Le loup et l'agneau, Jean de La Fontaine |
La raison du plus fort est
toujours la meilleure ;
Nous l'allons montrer tout à l'heure
Un agneau se désaltéroit
Dans le courant d'une onde pure.
Un loup survient à jeun, qui cherchoit aventure, et que la faim en ces
lieux attiroit.
"Qui te rend si hardi de troubler mon breuvage ? Dit cet animal plein de
rage
Tu seras châtié de ta témérité.
- Sire, répond l'Agneau, que Votre Majesté
Ne se mette pas en colère
Mais plutôt qu'elle considère
Que je me vas désaltérant
Dans le courant,
Plus de vingt pas au-dessous d'Elle ;
Et que par conséquent, en aucune façon,
Je ne puis troubler sa boisson.
- Tu la troubles, reprit cette bête cruelle
Et je sais que de moi tu médis l'an passé.
- Comment l'aurois-je fait si je n'étois pas né ?
Reprit l'Agneau ; je tette encore ma mère.
- Si ce n'est toi, c'est donc ton frère.
- Je n'en ai point. - C'est donc quelqu'un des tiens ;
Car vous ne m'épargnez guère,
Vous, vos bergers, et vos chiens.
On me l'a dit il faut que je me venge."
Là-dessus, au fond des forêts
Le loup l'emporte, et puis le mange,
Sans autre forme de procès.
Commentaires antinomiques
inspirés de deux réflexions de Eric Weil et de Paul Ricoeur
Pour Paul Ricoeur, le fait que le loup cherche des arguments
pour justifier qu'il dévore l'agneau est déjà un progrès
par rapport à la violence brute de celui qui engloutirait sa victime
sans dire un mot. Ce besoin de justifier son agressivité et de la présenter
comme une riposte légitime révèle que le loup est conscient
que la violence pure est inacceptable car les conduites entre individus doivent
être guidées par la raison.
Donc, même s'il déraisonne, le loup porte en lui le germe de la
raison ; c'est du moins l'analyse de P. Ricoeur dans La Violence (1967,
éd. Desclée de Brouwer, p.87).
"Une violence qui parle... c'est une violence qui se place dans l'orbite
de la raison et qui commence à se nier comme violence."

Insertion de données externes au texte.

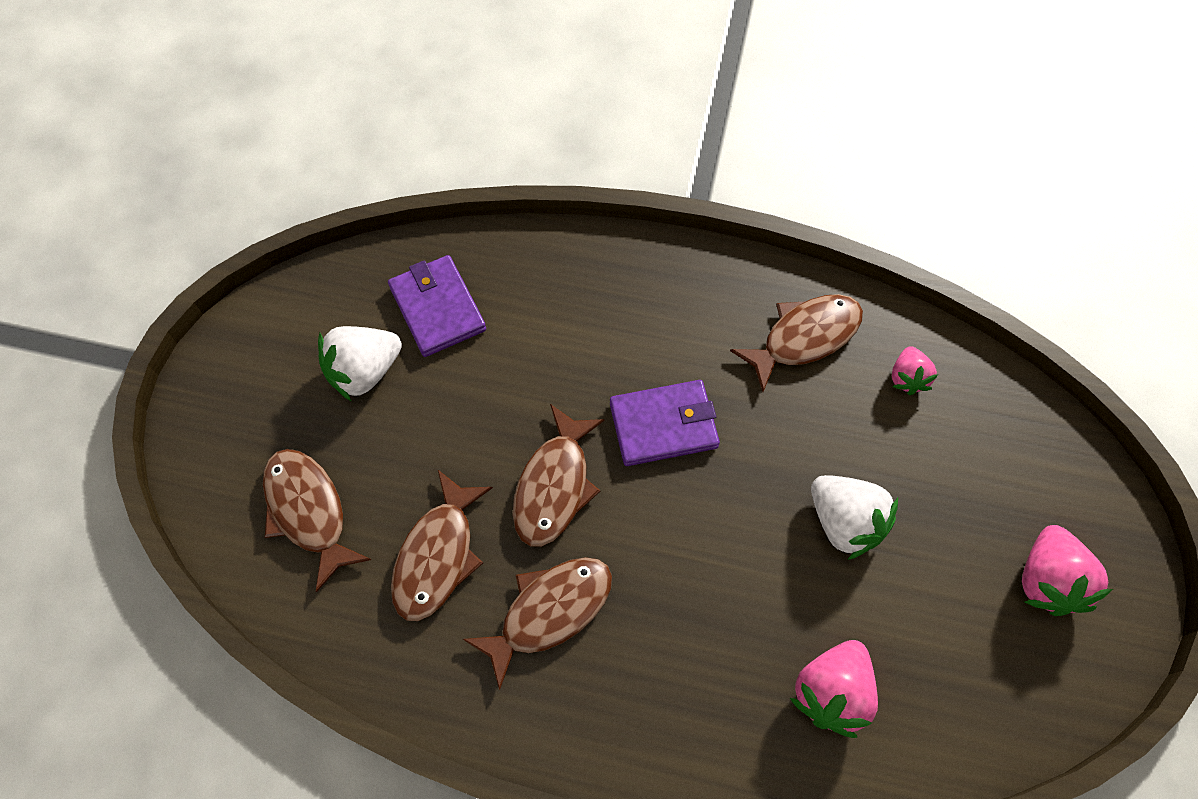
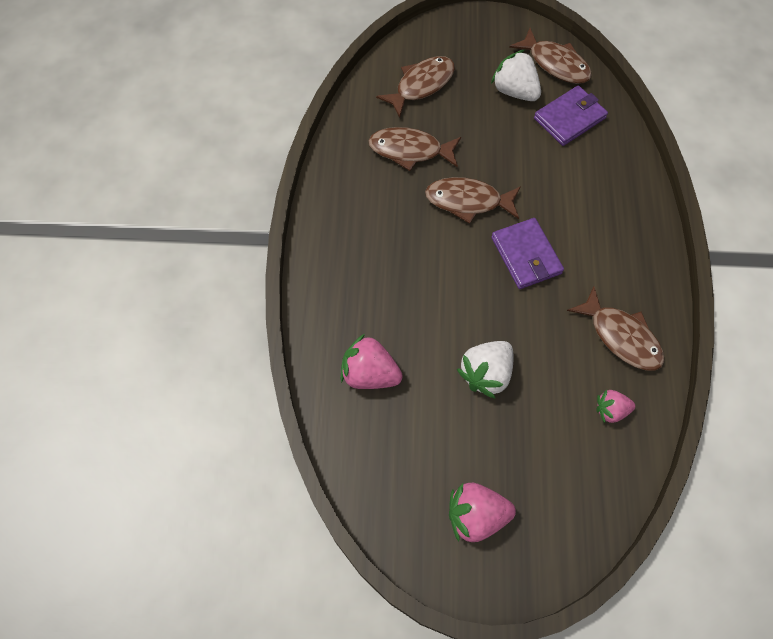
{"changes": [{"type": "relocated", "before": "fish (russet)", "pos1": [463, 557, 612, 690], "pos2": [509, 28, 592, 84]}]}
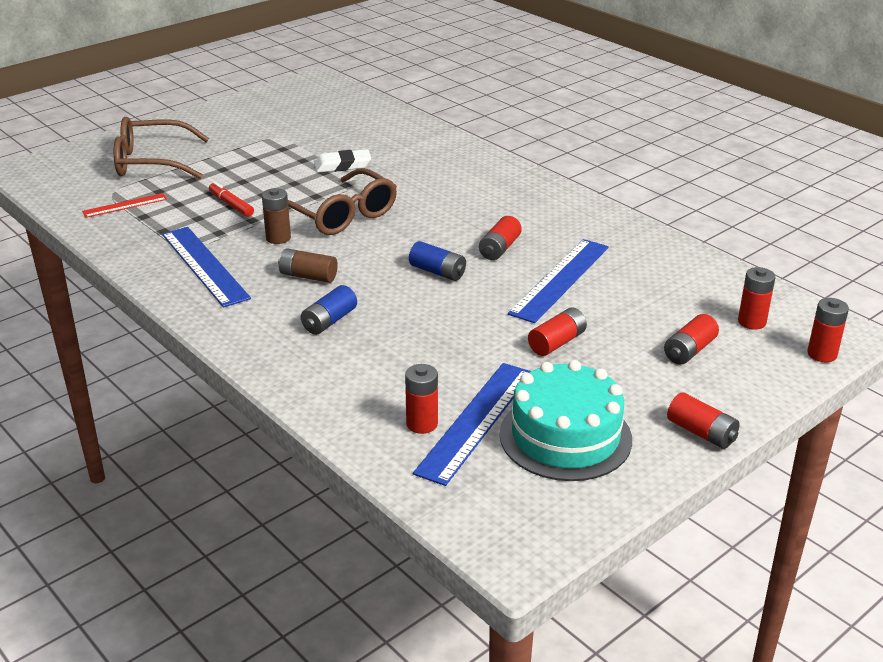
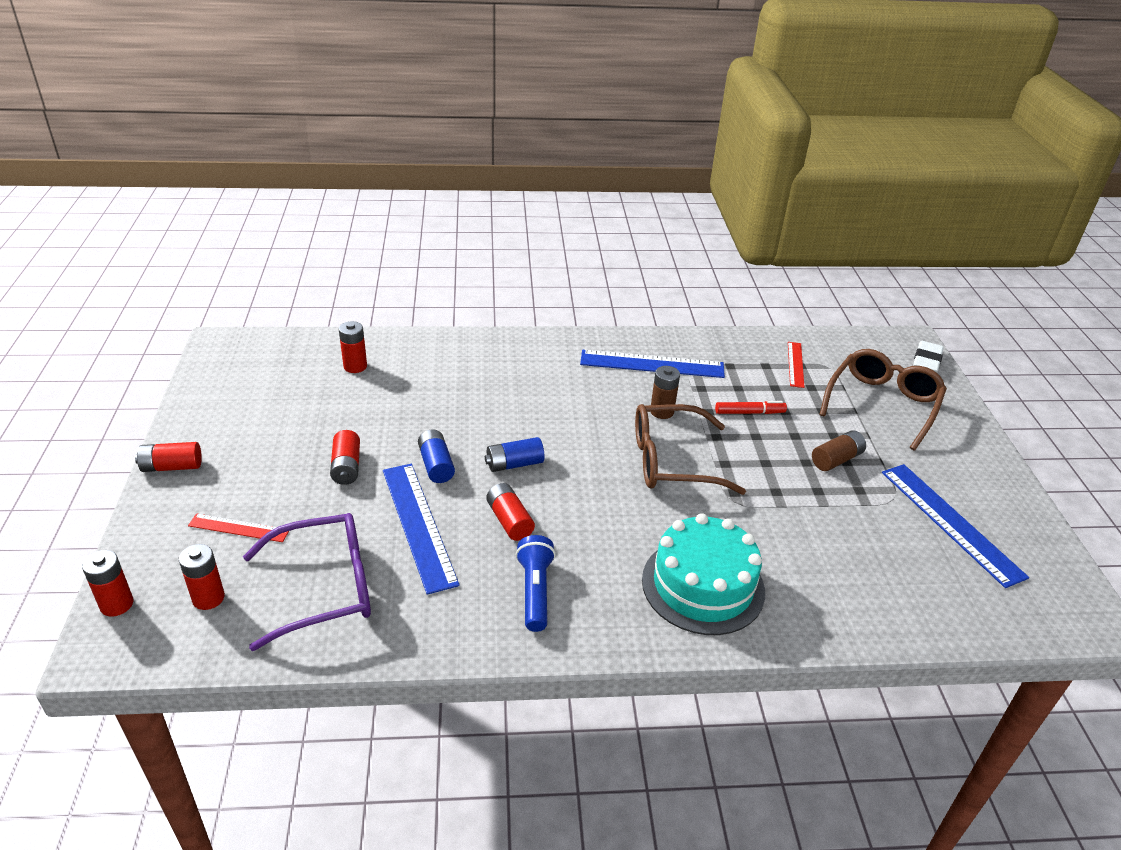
{"changes": [{"type": "appeared", "after": "eyeglasses (royal purple)", "pos2": [243, 513, 371, 651]}, {"type": "appeared", "after": "torch (cobalt)", "pos2": [516, 535, 556, 632]}, {"type": "relocated", "before": "AA battery (russet)", "pos1": [278, 248, 338, 283], "pos2": [812, 430, 866, 471]}, {"type": "relocated", "before": "AA battery (cobalt)", "pos1": [301, 285, 357, 335], "pos2": [418, 430, 455, 483]}, {"type": "relocated", "before": "pencil eraser (white)", "pos1": [314, 149, 371, 173], "pos2": [913, 341, 944, 373]}, {"type": "relocated", "before": "measuring stick (cobalt)", "pos1": [413, 363, 531, 486], "pos2": [882, 464, 1029, 588]}, {"type": "relocated", "before": "gateau (aqua)", "pos1": [500, 360, 632, 481], "pos2": [642, 513, 765, 635]}, {"type": "exchanged", "before": "AA battery (crimson)", "after": "measuring stick (crimson)", "pos1": [664, 314, 719, 364], "pos2": [188, 514, 289, 542]}]}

C'est une violence qui pactise avec son contraire et qui reconnaît donc
la raison comme son contraire.
Mais Eric Weil dans La logique de la philosophie (1967,
Vrin, p. 57) objecte qu'il y a des discours (des expressions verbales) qui ne
sont pas du tout des dialogues (des rencontres authentiques de l'autre). Il
y a des discours qui ne sont que des façons perverses de nier toute altérité
alors même qu'on donne l'impression de s'adresser aux autres puisqu'on
parle. Il y a des discours qui ne sont que l'expression d'un égoïsme
forcené : celui des pulsions.
Alliés à la force et à la ruse, de tels discours peuvent
entraîner la destruction violente de tous ceux qui voudraient faire surgir
un discours contraire. (Cf période historique de terrorisme intellectuel
et politique...Lire Jean François Lyotard, Le Différend
: "Le différend naît d'un tort et se signale par un silence"...
par exemple celui des victimes des génocides).